## INSTRUCTIONS FOR THE TASK
Please rewrite every line of the rows below as a single numbered list, leaving out any blank lines.

## RECORDED DATA

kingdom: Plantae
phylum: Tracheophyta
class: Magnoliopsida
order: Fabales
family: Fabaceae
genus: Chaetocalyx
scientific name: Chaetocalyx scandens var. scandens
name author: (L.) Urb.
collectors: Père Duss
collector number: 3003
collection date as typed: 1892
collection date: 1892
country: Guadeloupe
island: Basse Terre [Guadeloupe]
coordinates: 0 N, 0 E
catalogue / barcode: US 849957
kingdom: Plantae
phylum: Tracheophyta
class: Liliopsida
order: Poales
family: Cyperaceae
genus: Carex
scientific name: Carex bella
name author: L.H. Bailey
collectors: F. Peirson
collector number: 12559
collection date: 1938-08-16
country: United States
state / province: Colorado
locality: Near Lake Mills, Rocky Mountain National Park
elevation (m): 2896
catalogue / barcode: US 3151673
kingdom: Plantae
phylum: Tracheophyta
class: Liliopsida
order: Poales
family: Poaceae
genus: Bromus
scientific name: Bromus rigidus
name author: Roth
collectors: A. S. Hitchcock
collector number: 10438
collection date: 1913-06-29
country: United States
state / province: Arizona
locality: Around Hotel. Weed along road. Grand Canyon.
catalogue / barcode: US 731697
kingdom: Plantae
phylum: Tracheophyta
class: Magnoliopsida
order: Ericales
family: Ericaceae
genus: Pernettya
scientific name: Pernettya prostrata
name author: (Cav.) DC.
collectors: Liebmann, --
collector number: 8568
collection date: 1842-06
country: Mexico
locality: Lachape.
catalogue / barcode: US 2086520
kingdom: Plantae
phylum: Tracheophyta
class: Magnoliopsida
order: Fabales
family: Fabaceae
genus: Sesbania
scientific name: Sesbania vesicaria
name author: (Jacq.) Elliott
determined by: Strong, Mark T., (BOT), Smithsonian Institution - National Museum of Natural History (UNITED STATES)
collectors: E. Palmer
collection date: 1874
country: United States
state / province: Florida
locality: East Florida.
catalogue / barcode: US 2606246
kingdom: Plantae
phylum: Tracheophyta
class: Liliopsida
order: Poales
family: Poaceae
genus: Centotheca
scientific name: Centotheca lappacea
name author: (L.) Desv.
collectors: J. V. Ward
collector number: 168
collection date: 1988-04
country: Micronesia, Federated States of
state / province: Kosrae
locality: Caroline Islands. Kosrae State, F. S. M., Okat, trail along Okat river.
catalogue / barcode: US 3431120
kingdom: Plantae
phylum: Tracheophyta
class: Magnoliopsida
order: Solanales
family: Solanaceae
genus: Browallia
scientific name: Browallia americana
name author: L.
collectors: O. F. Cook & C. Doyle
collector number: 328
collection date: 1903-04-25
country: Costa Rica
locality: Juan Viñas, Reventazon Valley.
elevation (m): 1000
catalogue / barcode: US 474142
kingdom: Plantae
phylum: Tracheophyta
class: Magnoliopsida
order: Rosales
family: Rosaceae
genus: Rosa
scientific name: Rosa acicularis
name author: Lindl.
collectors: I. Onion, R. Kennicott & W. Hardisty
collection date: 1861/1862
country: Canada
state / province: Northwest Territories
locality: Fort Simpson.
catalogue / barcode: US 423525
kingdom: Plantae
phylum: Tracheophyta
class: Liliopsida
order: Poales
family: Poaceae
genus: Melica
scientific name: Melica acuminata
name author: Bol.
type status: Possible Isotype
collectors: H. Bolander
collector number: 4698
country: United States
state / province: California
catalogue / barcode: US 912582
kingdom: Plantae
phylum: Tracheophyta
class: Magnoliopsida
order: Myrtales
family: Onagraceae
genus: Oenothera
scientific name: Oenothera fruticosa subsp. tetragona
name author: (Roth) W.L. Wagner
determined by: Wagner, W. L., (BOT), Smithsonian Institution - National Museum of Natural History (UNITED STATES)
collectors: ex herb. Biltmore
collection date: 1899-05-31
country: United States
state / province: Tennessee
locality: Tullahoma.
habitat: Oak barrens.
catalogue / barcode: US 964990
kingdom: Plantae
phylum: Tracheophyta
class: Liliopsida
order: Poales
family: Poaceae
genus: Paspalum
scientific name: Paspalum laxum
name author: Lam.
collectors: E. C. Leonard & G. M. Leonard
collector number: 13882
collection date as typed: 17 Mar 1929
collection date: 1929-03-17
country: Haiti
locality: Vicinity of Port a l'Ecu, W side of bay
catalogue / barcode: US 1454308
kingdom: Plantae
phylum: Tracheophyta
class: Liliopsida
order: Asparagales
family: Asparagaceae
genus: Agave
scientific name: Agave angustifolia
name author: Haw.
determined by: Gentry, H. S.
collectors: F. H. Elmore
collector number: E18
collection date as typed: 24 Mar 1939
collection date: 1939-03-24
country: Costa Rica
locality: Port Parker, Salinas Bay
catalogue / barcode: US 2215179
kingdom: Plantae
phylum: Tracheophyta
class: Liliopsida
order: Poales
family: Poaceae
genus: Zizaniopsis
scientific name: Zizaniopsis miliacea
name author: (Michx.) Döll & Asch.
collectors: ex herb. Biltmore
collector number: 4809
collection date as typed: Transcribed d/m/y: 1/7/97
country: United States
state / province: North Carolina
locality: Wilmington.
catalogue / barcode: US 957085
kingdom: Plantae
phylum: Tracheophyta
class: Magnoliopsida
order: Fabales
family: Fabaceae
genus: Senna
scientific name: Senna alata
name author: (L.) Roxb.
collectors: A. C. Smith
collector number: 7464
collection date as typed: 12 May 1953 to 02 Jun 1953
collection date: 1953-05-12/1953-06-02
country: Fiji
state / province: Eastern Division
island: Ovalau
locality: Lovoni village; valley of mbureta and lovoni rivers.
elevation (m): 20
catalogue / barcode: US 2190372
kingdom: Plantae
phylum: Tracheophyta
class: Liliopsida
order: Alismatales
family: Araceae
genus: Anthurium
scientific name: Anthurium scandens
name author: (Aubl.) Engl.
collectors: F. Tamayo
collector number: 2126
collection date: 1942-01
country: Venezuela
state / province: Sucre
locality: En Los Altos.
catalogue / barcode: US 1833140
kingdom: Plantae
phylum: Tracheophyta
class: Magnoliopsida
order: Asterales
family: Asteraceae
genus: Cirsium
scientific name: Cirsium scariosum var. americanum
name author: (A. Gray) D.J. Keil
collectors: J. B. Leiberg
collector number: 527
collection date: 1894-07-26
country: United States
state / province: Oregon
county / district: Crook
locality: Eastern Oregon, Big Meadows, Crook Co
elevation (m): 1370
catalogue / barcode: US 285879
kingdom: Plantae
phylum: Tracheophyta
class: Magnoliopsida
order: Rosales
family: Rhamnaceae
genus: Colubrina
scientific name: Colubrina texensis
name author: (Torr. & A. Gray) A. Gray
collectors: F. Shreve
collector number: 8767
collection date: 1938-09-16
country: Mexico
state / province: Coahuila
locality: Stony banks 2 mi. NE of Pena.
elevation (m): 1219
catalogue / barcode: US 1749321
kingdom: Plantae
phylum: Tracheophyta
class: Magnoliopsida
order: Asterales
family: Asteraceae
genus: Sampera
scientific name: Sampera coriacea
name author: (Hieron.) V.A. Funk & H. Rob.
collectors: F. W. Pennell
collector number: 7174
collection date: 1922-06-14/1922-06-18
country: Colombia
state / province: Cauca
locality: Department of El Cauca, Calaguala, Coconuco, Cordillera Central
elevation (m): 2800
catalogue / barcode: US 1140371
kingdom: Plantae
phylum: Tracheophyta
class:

## EXPECTED ANSWER
1. kingdom: Plantae
2. phylum: Tracheophyta
3. class: Magnoliopsida
4. order: Fabales
5. family: Fabaceae
6. genus: Chaetocalyx
7. scientific name: Chaetocalyx scandens var. scandens
8. name author: (L.) Urb.
9. collectors: Père Duss
10. collector number: 3003
11. collection date as typed: 1892
12. collection date: 1892
13. country: Guadeloupe
14. island: Basse Terre [Guadeloupe]
15. coordinates: 0 N, 0 E
16. catalogue / barcode: US 849957
17. kingdom: Plantae
18. phylum: Tracheophyta
19. class: Liliopsida
20. order: Poales
21. family: Cyperaceae
22. genus: Carex
23. scientific name: Carex bella
24. name author: L.H. Bailey
25. collectors: F. Peirson
26. collector number: 12559
27. collection date: 1938-08-16
28. country: United States
29. state / province: Colorado
30. locality: Near Lake Mills, Rocky Mountain National Park
31. elevation (m): 2896
32. catalogue / barcode: US 3151673
33. kingdom: Plantae
34. phylum: Tracheophyta
35. class: Liliopsida
36. order: Poales
37. family: Poaceae
38. genus: Bromus
39. scientific name: Bromus rigidus
40. name author: Roth
41. collectors: A. S. Hitchcock
42. collector number: 10438
43. collection date: 1913-06-29
44. country: United States
45. state / province: Arizona
46. locality: Around Hotel. Weed along road. Grand Canyon.
47. catalogue / barcode: US 731697
48. kingdom: Plantae
49. phylum: Tracheophyta
50. class: Magnoliopsida
51. order: Ericales
52. family: Ericaceae
53. genus: Pernettya
54. scientific name: Pernettya prostrata
55. name author: (Cav.) DC.
56. collectors: Liebmann, --
57. collector number: 8568
58. collection date: 1842-06
59. country: Mexico
60. locality: Lachape.
61. catalogue / barcode: US 2086520
62. kingdom: Plantae
63. phylum: Tracheophyta
64. class: Magnoliopsida
65. order: Fabales
66. family: Fabaceae
67. genus: Sesbania
68. scientific name: Sesbania vesicaria
69. name author: (Jacq.) Elliott
70. determined by: Strong, Mark T., (BOT), Smithsonian Institution - National Museum of Natural History (UNITED STATES)
71. collectors: E. Palmer
72. collection date: 1874
73. country: United States
74. state / province: Florida
75. locality: East Florida.
76. catalogue / barcode: US 2606246
77. kingdom: Plantae
78. phylum: Tracheophyta
79. class: Liliopsida
80. order: Poales
81. family: Poaceae
82. genus: Centotheca
83. scientific name: Centotheca lappacea
84. name author: (L.) Desv.
85. collectors: J. V. Ward
86. collector number: 168
87. collection date: 1988-04
88. country: Micronesia, Federated States of
89. state / province: Kosrae
90. locality: Caroline Islands. Kosrae State, F. S. M., Okat, trail along Okat river.
91. catalogue / barcode: US 3431120
92. kingdom: Plantae
93. phylum: Tracheophyta
94. class: Magnoliopsida
95. order: Solanales
96. family: Solanaceae
97. genus: Browallia
98. scientific name: Browallia americana
99. name author: L.
100. collectors: O. F. Cook & C. Doyle
101. collector number: 328
102. collection date: 1903-04-25
103. country: Costa Rica
104. locality: Juan Viñas, Reventazon Valley.
105. elevation (m): 1000
106. catalogue / barcode: US 474142
107. kingdom: Plantae
108. phylum: Tracheophyta
109. class: Magnoliopsida
110. order: Rosales
111. family: Rosaceae
112. genus: Rosa
113. scientific name: Rosa acicularis
114. name author: Lindl.
115. collectors: I. Onion, R. Kennicott & W. Hardisty
116. collection date: 1861/1862
117. country: Canada
118. state / province: Northwest Territories
119. locality: Fort Simpson.
120. catalogue / barcode: US 423525
121. kingdom: Plantae
122. phylum: Tracheophyta
123. class: Liliopsida
124. order: Poales
125. family: Poaceae
126. genus: Melica
127. scientific name: Melica acuminata
128. name author: Bol.
129. type status: Possible Isotype
130. collectors: H. Bolander
131. collector number: 4698
132. country: United States
133. state / province: California
134. catalogue / barcode: US 912582
135. kingdom: Plantae
136. phylum: Tracheophyta
137. class: Magnoliopsida
138. order: Myrtales
139. family: Onagraceae
140. genus: Oenothera
141. scientific name: Oenothera fruticosa subsp. tetragona
142. name author: (Roth) W.L. Wagner
143. determined by: Wagner, W. L., (BOT), Smithsonian Institution - National Museum of Natural History (UNITED STATES)
144. collectors: ex herb. Biltmore
145. collection date: 1899-05-31
146. country: United States
147. state / province: Tennessee
148. locality: Tullahoma.
149. habitat: Oak barrens.
150. catalogue / barcode: US 964990
151. kingdom: Plantae
152. phylum: Tracheophyta
153. class: Liliopsida
154. order: Poales
155. family: Poaceae
156. genus: Paspalum
157. scientific name: Paspalum laxum
158. name author: Lam.
159. collectors: E. C. Leonard & G. M. Leonard
160. collector number: 13882
161. collection date as typed: 17 Mar 1929
162. collection date: 1929-03-17
163. country: Haiti
164. locality: Vicinity of Port a l'Ecu, W side of bay
165. catalogue / barcode: US 1454308
166. kingdom: Plantae
167. phylum: Tracheophyta
168. class: Liliopsida
169. order: Asparagales
170. family: Asparagaceae
171. genus: Agave
172. scientific name: Agave angustifolia
173. name author: Haw.
174. determined by: Gentry, H. S.
175. collectors: F. H. Elmore
176. collector number: E18
177. collection date as typed: 24 Mar 1939
178. collection date: 1939-03-24
179. country: Costa Rica
180. locality: Port Parker, Salinas Bay
181. catalogue / barcode: US 2215179
182. kingdom: Plantae
183. phylum: Tracheophyta
184. class: Liliopsida
185. order: Poales
186. family: Poaceae
187. genus: Zizaniopsis
188. scientific name: Zizaniopsis miliacea
189. name author: (Michx.) Döll & Asch.
190. collectors: ex herb. Biltmore
191. collector number: 4809
192. collection date as typed: Transcribed d/m/y: 1/7/97
193. country: United States
194. state / province: North Carolina
195. locality: Wilmington.
196. catalogue / barcode: US 957085
197. kingdom: Plantae
198. phylum: Tracheophyta
199. class: Magnoliopsida
200. order: Fabales
201. family: Fabaceae
202. genus: Senna
203. scientific name: Senna alata
204. name author: (L.) Roxb.
205. collectors: A. C. Smith
206. collector number: 7464
207. collection date as typed: 12 May 1953 to 02 Jun 1953
208. collection date: 1953-05-12/1953-06-02
209. country: Fiji
210. state / province: Eastern Division
211. island: Ovalau
212. locality: Lovoni village; valley of mbureta and lovoni rivers.
213. elevation (m): 20
214. catalogue / barcode: US 2190372
215. kingdom: Plantae
216. phylum: Tracheophyta
217. class: Liliopsida
218. order: Alismatales
219. family: Araceae
220. genus: Anthurium
221. scientific name: Anthurium scandens
222. name author: (Aubl.) Engl.
223. collectors: F. Tamayo
224. collector number: 2126
225. collection date: 1942-01
226. country: Venezuela
227. state / province: Sucre
228. locality: En Los Altos.
229. catalogue / barcode: US 1833140
230. kingdom: Plantae
231. phylum: Tracheophyta
232. class: Magnoliopsida
233. order: Asterales
234. family: Asteraceae
235. genus: Cirsium
236. scientific name: Cirsium scariosum var. americanum
237. name author: (A. Gray) D.J. Keil
238. collectors: J. B. Leiberg
239. collector number: 527
240. collection date: 1894-07-26
241. country: United States
242. state / province: Oregon
243. county / district: Crook
244. locality: Eastern Oregon, Big Meadows, Crook Co
245. elevation (m): 1370
246. catalogue / barcode: US 285879
247. kingdom: Plantae
248. phylum: Tracheophyta
249. class: Magnoliopsida
250. order: Rosales
251. family: Rhamnaceae
252. genus: Colubrina
253. scientific name: Colubrina texensis
254. name author: (Torr. & A. Gray) A. Gray
255. collectors: F. Shreve
256. collector number: 8767
257. collection date: 1938-09-16
258. country: Mexico
259. state / province: Coahuila
260. locality: Stony banks 2 mi. NE of Pena.
261. elevation (m): 1219
262. catalogue / barcode: US 1749321
263. kingdom: Plantae
264. phylum: Tracheophyta
265. class: Magnoliopsida
266. order: Asterales
267. family: Asteraceae
268. genus: Sampera
269. scientific name: Sampera coriacea
270. name author: (Hieron.) V.A. Funk & H. Rob.
271. collectors: F. W. Pennell
272. collector number: 7174
273. collection date: 1922-06-14/1922-06-18
274. country: Colombia
275. state / province: Cauca
276. locality: Department of El Cauca, Calaguala, Coconuco, Cordillera Central
277. elevation (m): 2800
278. catalogue / barcode: US 1140371
279. kingdom: Plantae
280. phylum: Tracheophyta
281. class:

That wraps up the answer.